(Camera settings data)

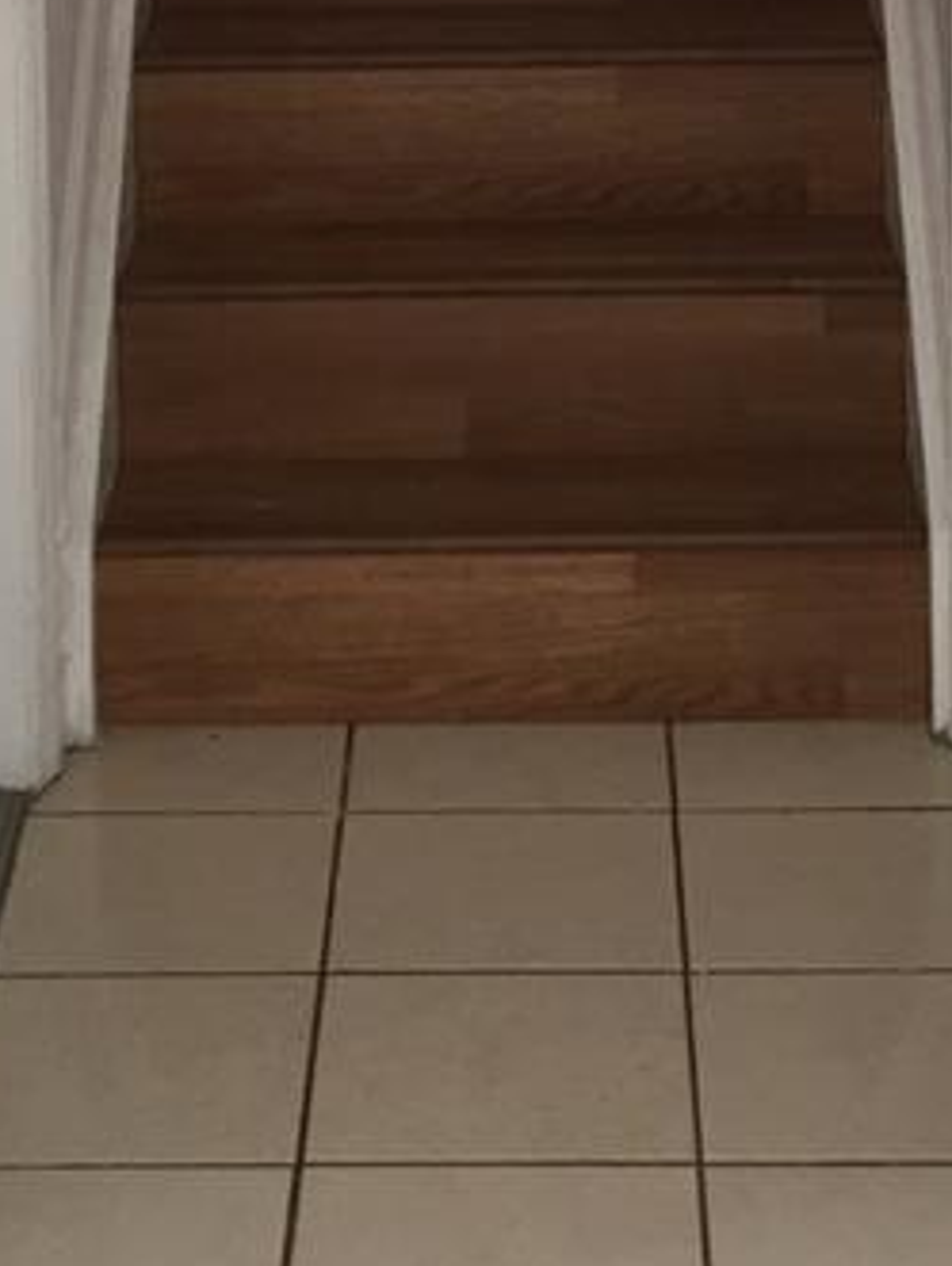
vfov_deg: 17.2
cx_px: 508
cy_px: -520
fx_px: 3843
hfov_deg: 14.1
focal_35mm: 105
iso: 32
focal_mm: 4.15
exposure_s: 1/30
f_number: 2.2
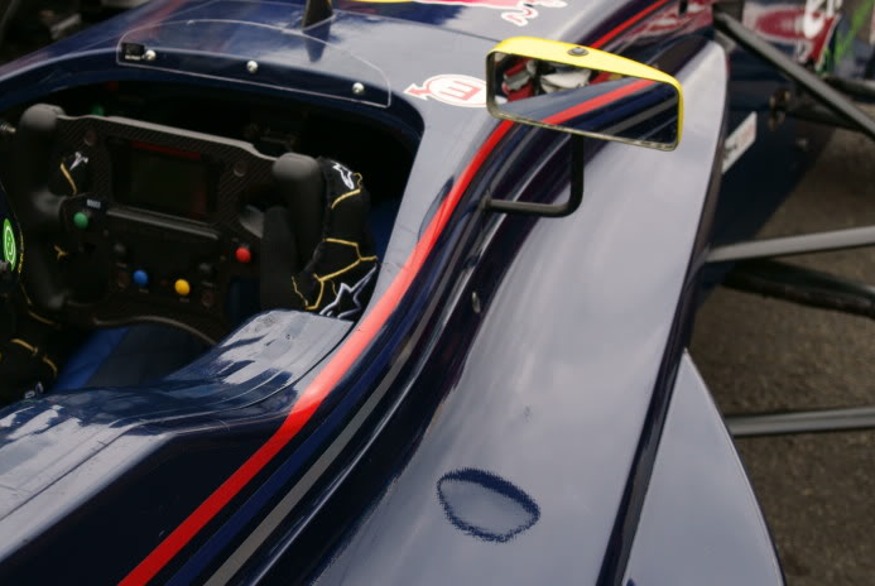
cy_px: 200
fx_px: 2963
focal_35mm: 122
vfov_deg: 11.3
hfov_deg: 16.8
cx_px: 300
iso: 200
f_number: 5.6
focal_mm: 55
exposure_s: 1/200
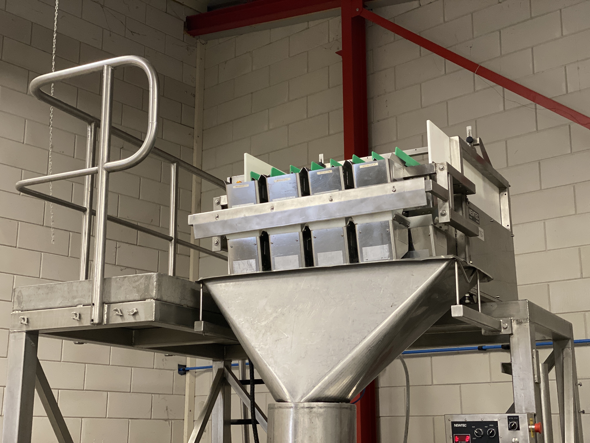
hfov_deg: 36.8
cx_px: 295
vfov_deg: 28.0
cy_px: 222
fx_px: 886
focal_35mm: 52
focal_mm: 6
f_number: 2
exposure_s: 1/33
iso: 160
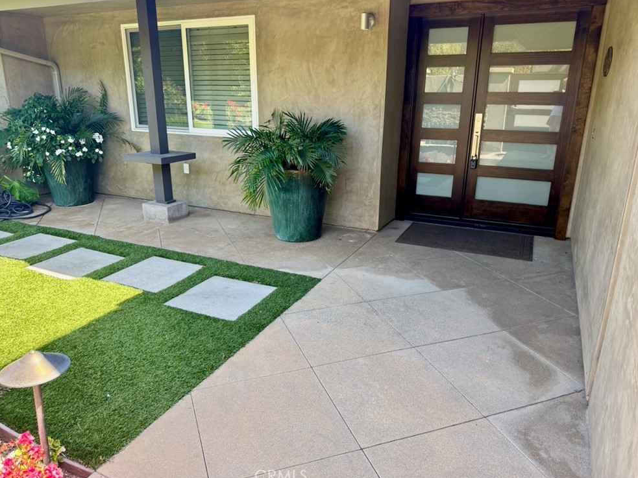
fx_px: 461
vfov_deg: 54.9
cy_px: 236
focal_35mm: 25
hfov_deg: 69.4
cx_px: 311
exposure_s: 1/259
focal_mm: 6.76
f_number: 1.78
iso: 80
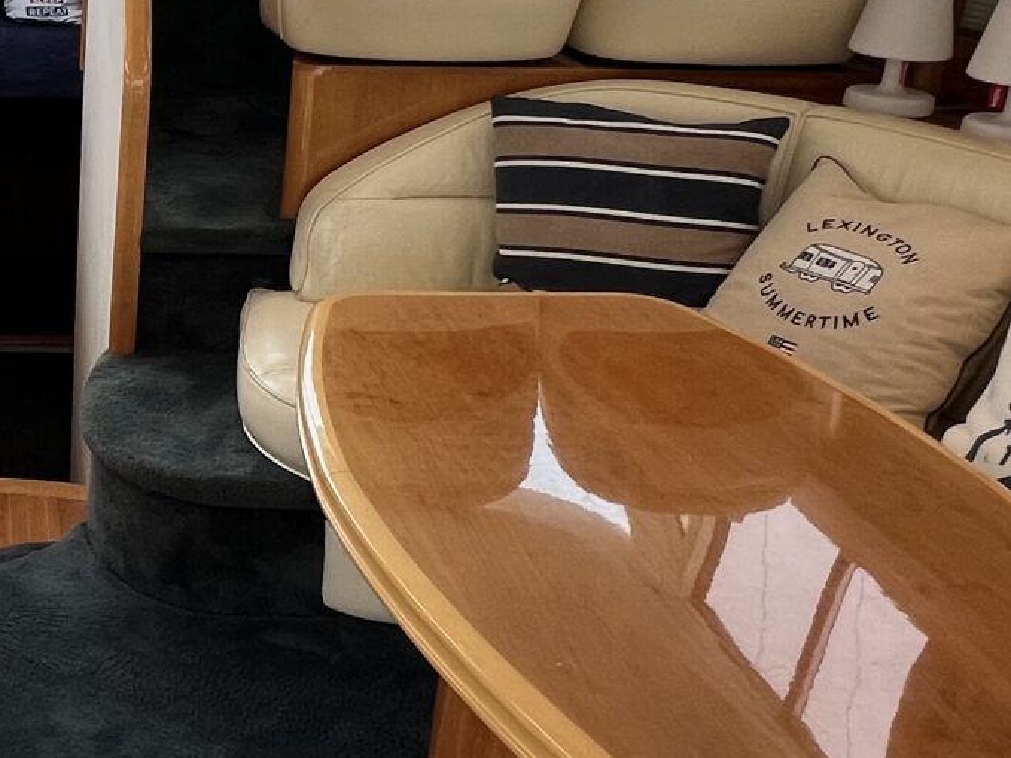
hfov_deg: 35.4
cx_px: 10
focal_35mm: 49
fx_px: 1431
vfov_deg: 29.6
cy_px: 316
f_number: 1.8
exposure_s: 1/99
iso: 50
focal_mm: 1.57
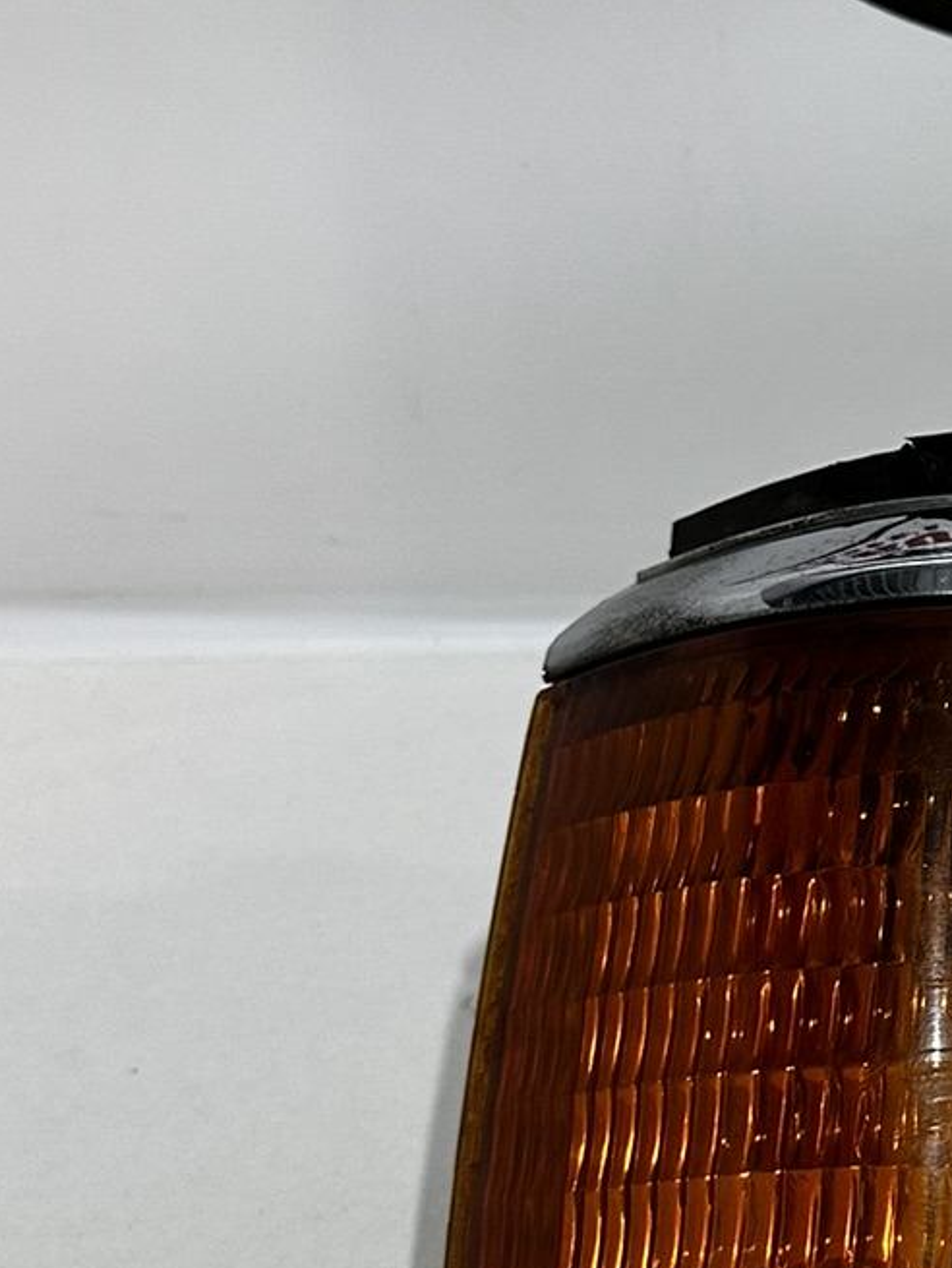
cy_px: 770
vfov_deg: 25.9
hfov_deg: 18.6
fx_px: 2747
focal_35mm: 75
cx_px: 1138
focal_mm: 6.86
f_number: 1.78
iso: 160
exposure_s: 1/121
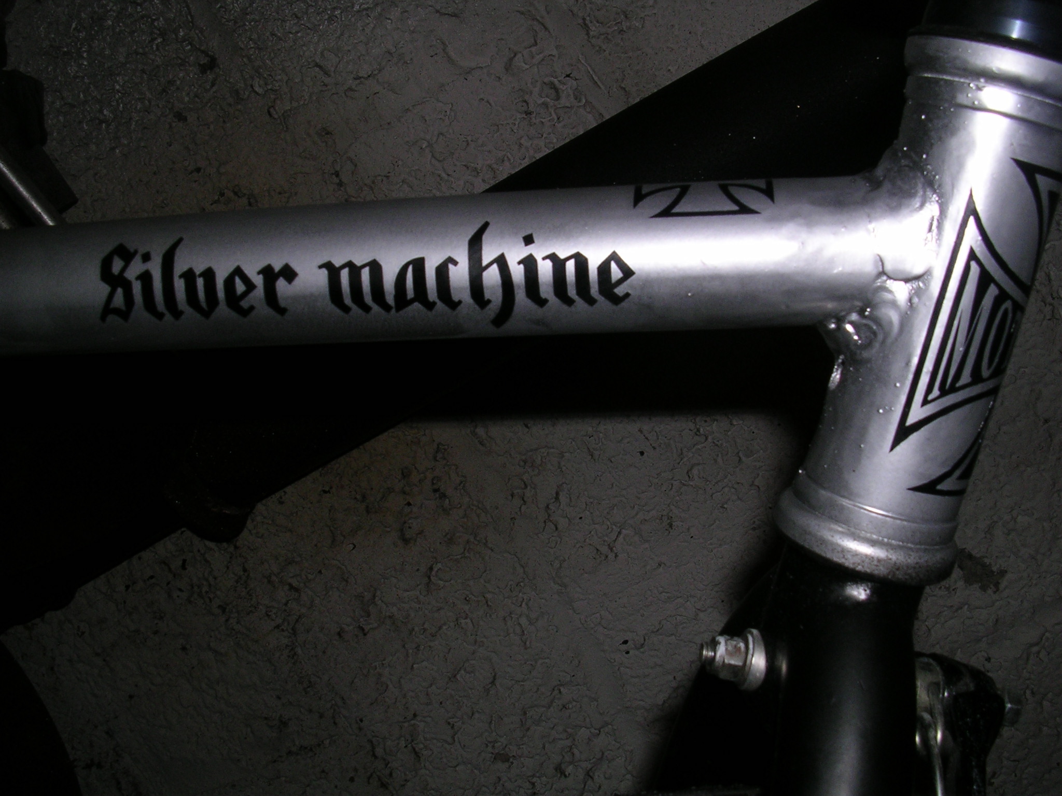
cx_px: 531
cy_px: 398
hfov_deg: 49.0
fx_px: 1166
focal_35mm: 38
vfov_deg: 37.7
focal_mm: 5.8
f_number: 5.6
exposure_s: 1/60.1
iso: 50
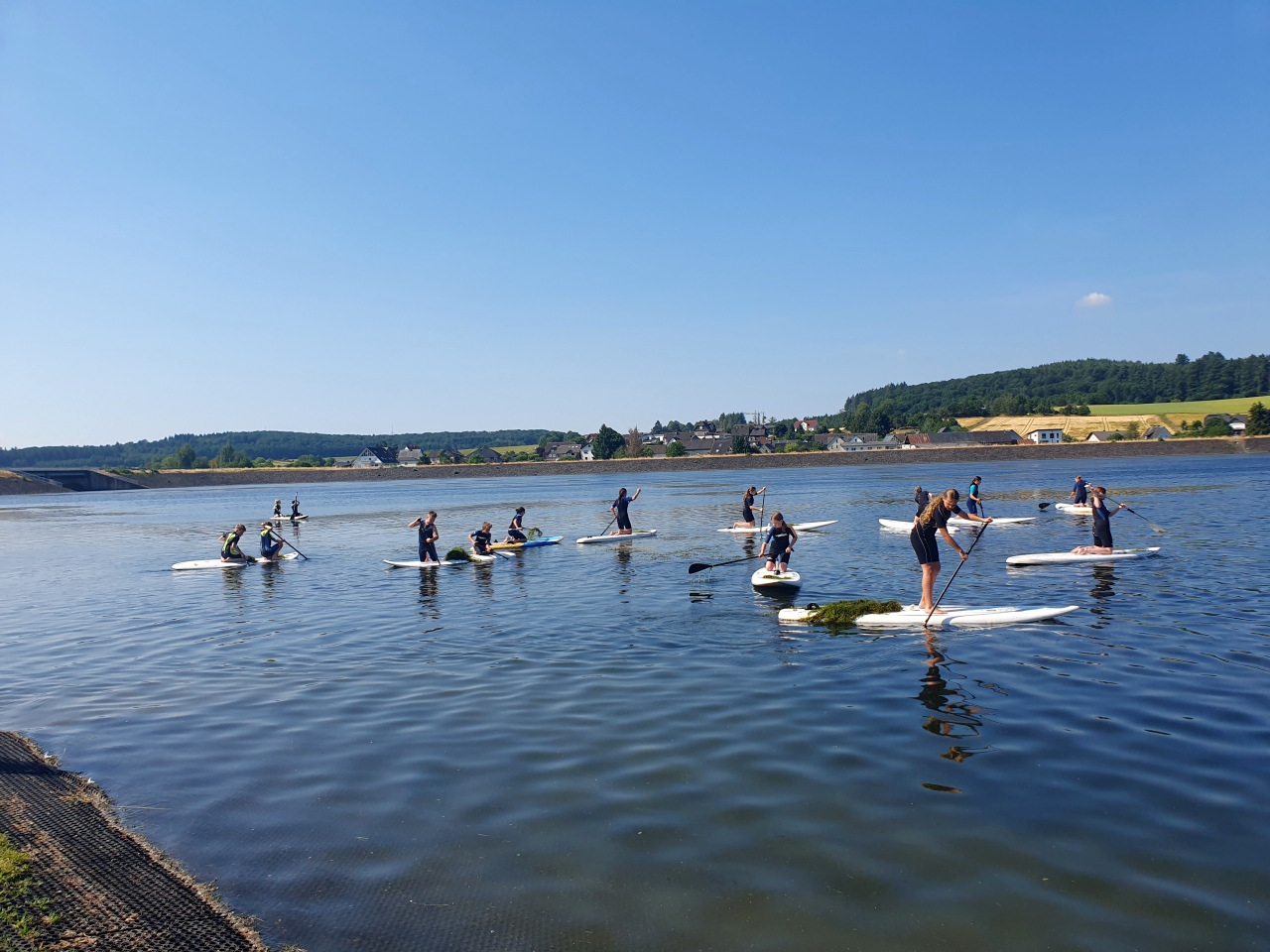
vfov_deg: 53.1
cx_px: 635
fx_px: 954
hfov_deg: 67.3
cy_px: 476
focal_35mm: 26
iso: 50
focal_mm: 4.32
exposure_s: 1/1528
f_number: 2.4
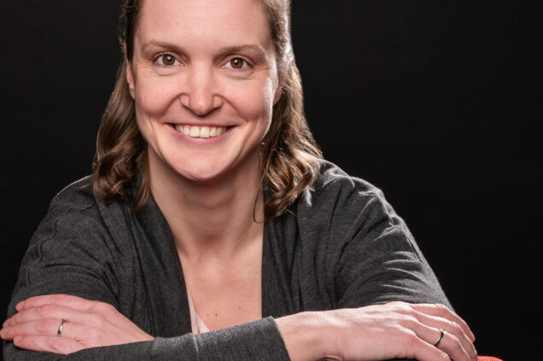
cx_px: 239
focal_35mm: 95
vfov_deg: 14.4
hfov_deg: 21.5
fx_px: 1432
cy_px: 198
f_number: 11
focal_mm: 59
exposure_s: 1/160
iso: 400
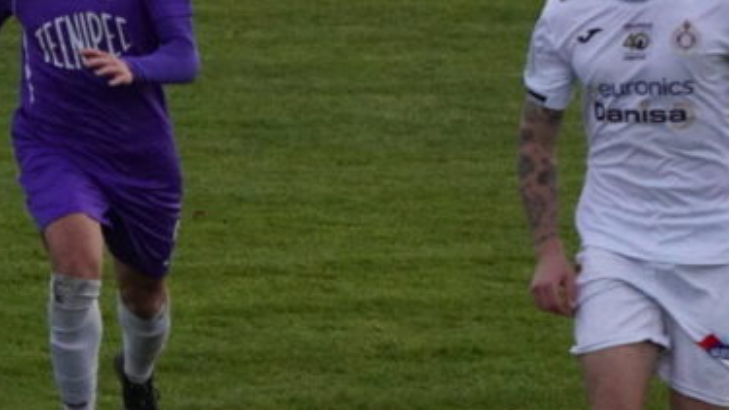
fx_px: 10942
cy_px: 273
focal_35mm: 566
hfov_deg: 3.8
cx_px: 317
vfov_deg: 2.1
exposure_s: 1/2500
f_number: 5.6
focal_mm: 132
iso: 6400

[EXERCISE REQUIREMENTS]
Exactly reproduce the entries above, minus the pictures.

[ANSWER SPACE]
vfov_deg: 17.2
cx_px: 508
cy_px: -520
fx_px: 3843
hfov_deg: 14.1
focal_35mm: 105
iso: 32
focal_mm: 4.15
exposure_s: 1/30
f_number: 2.2
cy_px: 200
fx_px: 2963
focal_35mm: 122
vfov_deg: 11.3
hfov_deg: 16.8
cx_px: 300
iso: 200
f_number: 5.6
focal_mm: 55
exposure_s: 1/200
hfov_deg: 36.8
cx_px: 295
vfov_deg: 28.0
cy_px: 222
fx_px: 886
focal_35mm: 52
focal_mm: 6
f_number: 2
exposure_s: 1/33
iso: 160
fx_px: 461
vfov_deg: 54.9
cy_px: 236
focal_35mm: 25
hfov_deg: 69.4
cx_px: 311
exposure_s: 1/259
focal_mm: 6.76
f_number: 1.78
iso: 80
hfov_deg: 35.4
cx_px: 10
focal_35mm: 49
fx_px: 1431
vfov_deg: 29.6
cy_px: 316
f_number: 1.8
exposure_s: 1/99
iso: 50
focal_mm: 1.57
cy_px: 770
vfov_deg: 25.9
hfov_deg: 18.6
fx_px: 2747
focal_35mm: 75
cx_px: 1138
focal_mm: 6.86
f_number: 1.78
iso: 160
exposure_s: 1/121
cx_px: 531
cy_px: 398
hfov_deg: 49.0
fx_px: 1166
focal_35mm: 38
vfov_deg: 37.7
focal_mm: 5.8
f_number: 5.6
exposure_s: 1/60.1
iso: 50
vfov_deg: 53.1
cx_px: 635
fx_px: 954
hfov_deg: 67.3
cy_px: 476
focal_35mm: 26
iso: 50
focal_mm: 4.32
exposure_s: 1/1528
f_number: 2.4
cx_px: 239
focal_35mm: 95
vfov_deg: 14.4
hfov_deg: 21.5
fx_px: 1432
cy_px: 198
f_number: 11
focal_mm: 59
exposure_s: 1/160
iso: 400
fx_px: 10942
cy_px: 273
focal_35mm: 566
hfov_deg: 3.8
cx_px: 317
vfov_deg: 2.1
exposure_s: 1/2500
f_number: 5.6
focal_mm: 132
iso: 6400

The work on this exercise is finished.